Soumen Sengupta, director of health and social care for South Lanarkshire, said: “Every winter brings pressures on our health services with an increase in norovirus, colds and flu and other winter illnesses.
“This year may be even more challenging having to deal with any potential increase in the number of Covid-19 cases.
“The Lanarkshire approach to winter planning involves all parts of our health and social care system including GP surgeries, the primary care out of hours service, pharmacies, social care and acute hospitals.
“Each year, NHS Lanarkshire works with partner organisations including the Scottish Ambulance Service, NHS 24 and North and South Lanarkshire Councils to ensure all eventualities are planned for.
“As is the case every year, we are working closely with our local authorities to make sure there is sufficient mortuary and funeral provision in the event of unexpected increased deaths.”
It comes as a report revealed that last year saw Scotland record its third highest winter death toll since the century began.
Between December 2021 and the end of March this year, there were 22,055 deaths from all causes.
This was down from 23,370 during the first winter with Covid in 2020/21, and 23,153 in 2017/18 – an exceptionally high flu season.
Otherwise, last winter saw the highest mortality since 1999/2000 – when 23,379 deaths were registered.
The report, by National Records of Scotland, notes that excess winter mortality last year was comparatively low, but only due to “unusually high” numbers of deaths from August to November 2021.
Excess mortality in winter is calculated by comparing the total number of deaths from December to March against the average for the four months before and after winter.
In 2021/22, there were 1,320 excess winter deaths compared to an average of around 2,600 for the past decade.
However, this was skewed by the 21,679 deaths registered in August to November 2021 – the highest number recorded during any autumn period since counting began in 1951/52.
NRS said these were “partly attributed to Covid-19”.
However, it also overlapped with the period where A&E performance began to steeply deteriorate – a problem closely associated with excess deaths.
The most common causes of the 1,320 excess winter deaths last year were dementia and Alzheimer’s disease, followed by cerebrovascular disease – such as brain haemorrhages.
Covid was the underlying cause of 60 of the 1,320 additional deaths, compared to 80 caused by pneumonia and 50 due to accidental falls.
Julie Ramsay, Head of Vital Events Statistics at NRS, said: “The seasonal increase in mortality can change substantially from winter to winter, but the long-term trend has clearly been downward.

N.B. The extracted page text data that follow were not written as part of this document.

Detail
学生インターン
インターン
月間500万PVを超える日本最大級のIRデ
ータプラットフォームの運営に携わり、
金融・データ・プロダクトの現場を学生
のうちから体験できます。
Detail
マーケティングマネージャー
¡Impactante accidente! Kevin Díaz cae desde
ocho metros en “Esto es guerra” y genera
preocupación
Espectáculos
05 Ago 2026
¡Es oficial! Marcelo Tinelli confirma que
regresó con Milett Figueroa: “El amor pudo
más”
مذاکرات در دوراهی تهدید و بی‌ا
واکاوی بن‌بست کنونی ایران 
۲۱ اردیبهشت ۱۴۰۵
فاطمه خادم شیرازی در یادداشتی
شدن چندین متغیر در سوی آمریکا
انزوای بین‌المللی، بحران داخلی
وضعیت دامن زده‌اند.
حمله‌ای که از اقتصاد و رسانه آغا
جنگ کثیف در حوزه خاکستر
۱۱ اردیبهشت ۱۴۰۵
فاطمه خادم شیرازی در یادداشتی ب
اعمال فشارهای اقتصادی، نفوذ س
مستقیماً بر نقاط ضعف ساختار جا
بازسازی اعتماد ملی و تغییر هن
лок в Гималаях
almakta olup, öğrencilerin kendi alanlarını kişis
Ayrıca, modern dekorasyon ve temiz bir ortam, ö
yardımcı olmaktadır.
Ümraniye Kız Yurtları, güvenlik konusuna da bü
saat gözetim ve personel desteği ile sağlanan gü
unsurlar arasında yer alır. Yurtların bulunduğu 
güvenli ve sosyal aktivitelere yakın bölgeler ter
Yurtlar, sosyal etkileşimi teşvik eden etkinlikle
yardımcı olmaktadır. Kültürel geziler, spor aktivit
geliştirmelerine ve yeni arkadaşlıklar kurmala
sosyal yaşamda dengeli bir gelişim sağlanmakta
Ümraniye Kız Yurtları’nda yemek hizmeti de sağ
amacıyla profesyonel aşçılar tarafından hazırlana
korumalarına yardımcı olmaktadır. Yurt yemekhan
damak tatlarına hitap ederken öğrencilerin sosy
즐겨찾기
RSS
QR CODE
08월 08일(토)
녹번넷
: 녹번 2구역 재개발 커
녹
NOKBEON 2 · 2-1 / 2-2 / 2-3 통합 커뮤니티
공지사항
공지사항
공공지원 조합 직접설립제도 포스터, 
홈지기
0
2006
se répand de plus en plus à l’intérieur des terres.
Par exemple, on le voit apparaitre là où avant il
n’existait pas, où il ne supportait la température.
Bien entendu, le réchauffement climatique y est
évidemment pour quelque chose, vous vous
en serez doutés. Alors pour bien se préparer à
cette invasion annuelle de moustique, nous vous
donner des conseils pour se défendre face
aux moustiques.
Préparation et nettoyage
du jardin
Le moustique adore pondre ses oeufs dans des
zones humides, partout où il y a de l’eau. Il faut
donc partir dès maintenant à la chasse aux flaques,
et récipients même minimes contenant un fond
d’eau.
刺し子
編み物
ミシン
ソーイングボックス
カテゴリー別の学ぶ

“In the 1950s and 60s there was an average seasonal increase of over 5,200 deaths in winter.”
In recent weeks, the prevalence of Covid appears to have ticked upwards again in Scotland with an estimated one in 35 infected by the first week in October.
Professor Christina Pagel, a healthcare mathematician, said the current wave appears to be driven by waning immunity and increased mixing indoors, but that several newer Omicron sub-variants – BQ.1, BQ1.1, and BF.7 – made up 17% of sequenced cases in the UK by early October.
She said: “At some point they will become dominant and likely drive a modest wave, but we’re seeing these more immune-evasive variants hitting a more immune population as we’re boosting, so it’s not really clear how those two things are going to play off against each other.”
To date, 74% of over-65s and 85% of elderly care home residents in Scotland have received their winter Covid booster, though this dips to just 20% for social care workers.
Uptake of the flu vaccine is also high among older adults – at 70% for over-65s and 85% for elderly care home residents – but is just 13% so far among clinically vulnerable under-65s.